Top of Records shown

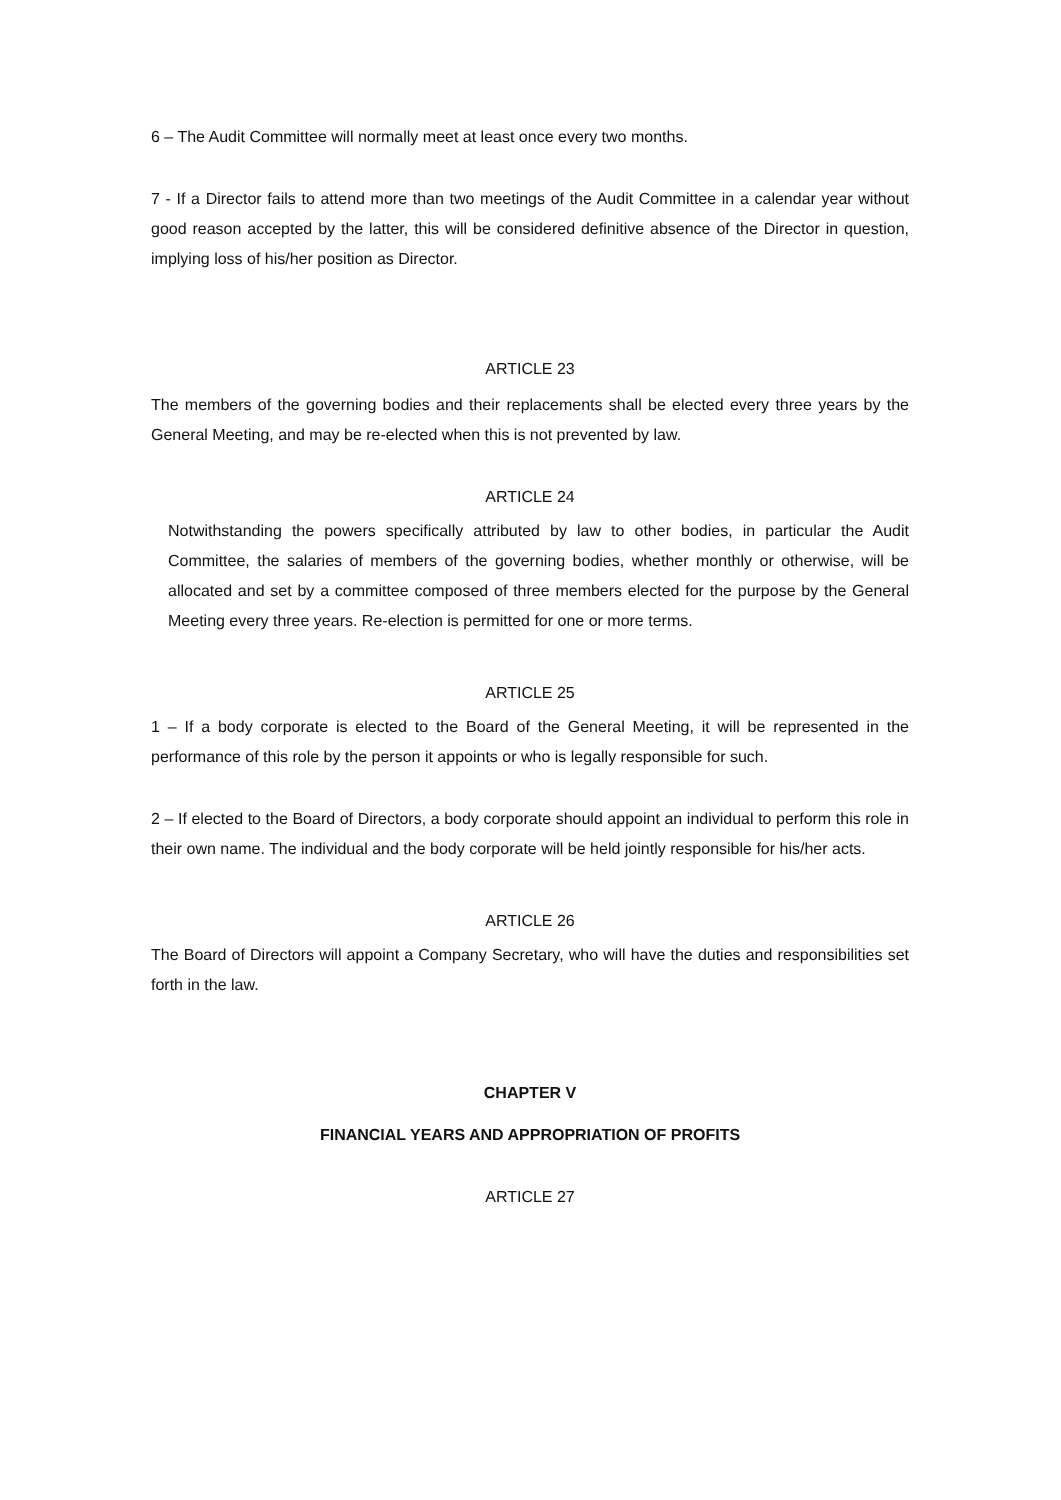6 – The Audit Committee will normally meet at least once every two months.
7 - If a Director fails to attend more than two meetings of the Audit Committee in a calendar year without good reason accepted by the latter, this will be considered definitive absence of the Director in question, implying loss of his/her position as Director.
ARTICLE 23
The members of the governing bodies and their replacements shall be elected every three years by the General Meeting, and may be re-elected when this is not prevented by law.
ARTICLE 24
Notwithstanding the powers specifically attributed by law to other bodies, in particular the Audit Committee, the salaries of members of the governing bodies, whether monthly or otherwise, will be allocated and set by a committee composed of three members elected for the purpose by the General Meeting every three years. Re-election is permitted for one or more terms.
ARTICLE 25
1 – If a body corporate is elected to the Board of the General Meeting, it will be represented in the performance of this role by the person it appoints or who is legally responsible for such.
2 – If elected to the Board of Directors, a body corporate should appoint an individual to perform this role in their own name. The individual and the body corporate will be held jointly responsible for his/her acts.
ARTICLE 26
The Board of Directors will appoint a Company Secretary, who will have the duties and responsibilities set forth in the law.
CHAPTER V
FINANCIAL YEARS AND APPROPRIATION OF PROFITS
ARTICLE 27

Bottom of Records shown

- Task directions
Copy each line of the records that contains the word "Directors".

- Response to this exercise
2 – If elected to the Board of Directors, a body corporate should appoint an individual to perform this role in their own name. The individual and the body corporate will be held jointly responsible for his/her acts.
The Board of Directors will appoint a Company Secretary, who will have the duties and responsibilities set forth in the law.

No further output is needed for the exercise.